All return a **new instance**. The original is never modified.

| Method | Description | Time |
|--------|-------------|------|
| `d.set(key, value)` | Insert or replace a key | O(log n) |
| `d.delete(key)` | Remove a key (raises `KeyError` if absent) | O(log n) |
| `d.discard(key)` | Remove a key (returns self if absent) | O(log n) |
| `d.update(mapping_or_pairs, **kw)` | Merge mappings | O(m log(n+m)) |
| `d.pop(key[, default])` | Returns `(new_dict, value)` | O(log n) |
| `d.setdefault(key, val)` | Returns `(new_or_same_dict, value)` | O(log n) |
| `d.popitem(index=-1)` | Returns `(new_dict, key, value)` by position | O(log n) |
| `d.clear()` | Returns empty instance | O(1) |

### Mapping (Read) Methods

| Method | Description | Time |
|--------|-------------|------|
| `d[key]` | Get value by key | O(log n) |
| `key in d` | Membership test | O(log n) |
| `len(d)` | Number of items | O(1) |
| `iter(d)` | Iterate keys in sorted order | O(n) |
| `reversed(d)` | Iterate keys in reverse sorted order | O(n) |
| `d.keys()` | Sorted keys view | O(1) |
| `d.values()` | Values in key-sorted order view | O(1) |
| `d.items()` | Sorted (key, value) pairs view | O(1) |
| `d.get(key[, default])` | Get with default (inherited from Mapping) | O(log n) |
| `d == other` | Equality comparison | O(n) |
| `hash(d)` | Hash (cached after first call) | O(n) first, O(1) after |

### Order-Statistic Operations

| Method | Description | Time |
|--------|-------------|------|
| `d.select(index)` | Key at sorted position (negative indexing supported) | O(log n) |
| `d.rank(key)` | Number of keys strictly less than key | O(log n) |
| `d.peekitem(index=-1)` | `(key, value)` at sorted position | O(log n) |
| `d.bisect_left(key)` | Alias for `rank()` | O(log n) |
| `d.bisect_right(key)` | Number of keys ≤ key | O(log n) |

### Range Operations

| Method | Description | Time |
|--------|-------------|------|
| `d.irange(min, max, inclusive=(True, True))` | Iterate keys in range | O(log n + k) |
| `d.irange_items(min, max, inclusive=(True, True))` | Iterate (key, value) in range | O(log n + k) |

## How It Works

`COWTreeDict` is backed by an AVL tree augmented with subtree sizes for O(log n) positional access.

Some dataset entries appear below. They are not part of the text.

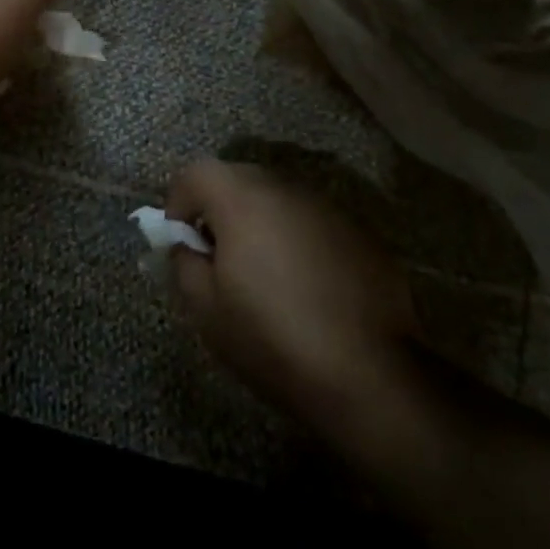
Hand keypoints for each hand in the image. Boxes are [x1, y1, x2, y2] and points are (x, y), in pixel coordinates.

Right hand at [165, 159, 419, 438]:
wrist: (371, 375)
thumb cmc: (273, 339)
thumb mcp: (206, 310)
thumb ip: (184, 263)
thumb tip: (187, 246)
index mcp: (242, 199)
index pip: (195, 173)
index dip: (178, 203)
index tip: (182, 242)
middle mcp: (285, 188)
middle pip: (238, 179)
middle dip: (219, 209)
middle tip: (218, 257)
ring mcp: (327, 207)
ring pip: (278, 199)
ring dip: (260, 223)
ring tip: (264, 274)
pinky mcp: (360, 232)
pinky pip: (312, 222)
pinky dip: (298, 240)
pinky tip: (307, 287)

**Path copying** provides persistence: when a key is inserted or deleted, only the nodes on the path from the root to the affected leaf are copied (O(log n) nodes). All other nodes are shared between the old and new tree.

```
Original:           After d.set('f', 6):

      c                    c'
     / \                  / \
    a   e     →         a   e'       (only c, e, f are new nodes)
       / \                 / \
      d   (nil)           d   f      (a and d are shared)
```

This means:
- Each mutation allocates only O(log n) new node objects.
- Old versions remain valid and accessible with zero overhead.
- Memory usage grows linearly with the number of distinct mutations, not with the total number of versions.

## Part of the COW Family

`COWTreeDict` is designed alongside [`cowlist`](https://github.com/jifengwu2k/cowlist) to form a coherent family of persistent Python collections:

| Package | Type | Backing structure |
|---------|------|-------------------|
| [`cowlist`](https://github.com/jifengwu2k/cowlist) | `Sequence` | Copy-on-write list with O(1) slicing |
| **`cowtreedict`** | `Mapping` | AVL tree with path copying |

Both are immutable, hashable, and share the same conventions (`__new__`-only construction, cached `tuplehash`, COW mutation methods returning new instances).

## Dependencies

- [`tuplehash`](https://github.com/jifengwu2k/tuplehash) — Pure Python reimplementation of CPython's `tuplehash` for computing hash values without materializing intermediate tuples.

## Contributing

Contributions are welcome! Please submit pull requests or open issues on the GitHub repository.

## License

This project is licensed under the [Apache License 2.0](LICENSE).